Take for example an undergraduate genetics class. It will present a series of “facts” to the students and then present them with a series of “assignments” to complete. Students are mostly controlled by the circumstance of that class. There is little choice offered in most classes about what to learn or when to learn it. There is usually very little discussion of open problems in the field. By conveying knowledge as a series of facts, students are expected to be passive consumers and regurgitators of knowledge. (I realize that there are exceptions to this generalization, but this does reflect the experience that I had in at least 90% of my undergraduate classes, and I suspect that I’m not just part of some statistical fluke).
Therefore, students gaining their undergrad degrees – unless they’ve had other independent experience – have no training in how to be “proactive”.
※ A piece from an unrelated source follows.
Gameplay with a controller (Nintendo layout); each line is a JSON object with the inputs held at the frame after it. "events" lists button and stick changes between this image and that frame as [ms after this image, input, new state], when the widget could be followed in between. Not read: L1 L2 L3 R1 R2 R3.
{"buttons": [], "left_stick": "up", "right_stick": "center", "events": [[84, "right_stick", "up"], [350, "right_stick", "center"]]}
And the single most important thing that you must do to get a PhD is learn to be proactive about you science. You must be motivated to become an expert on your topic. You must be motivated to get papers out on your topic. You must gain the confidence in yourself that you can stand up in front of a (potentially critical) audience and discuss your knowledge and your science. You must believe that you can defend your point of view.
I think the fundamental reason that this transition is so difficult for many people is that we have no prior experience in the “proactive” mindset. We don’t get it from school. We don’t get it from college. We don’t get it from television. We don’t get it from movies. The only source for this would be if we got really lucky and had exceptionally insightful parents (or unusual circumstances).
This may be why people who go out in “the real world” after they graduate from college, then come back to graduate school later, are often quicker to adapt to graduate school life, and not struggle at it so much. The “real world” requires at least some proactivity to survive (though one can get by with surprisingly little). And going back to graduate school also requires proactivity – the willingness to sacrifice a job for five or six years of working on an education at only a bit more than minimum wage.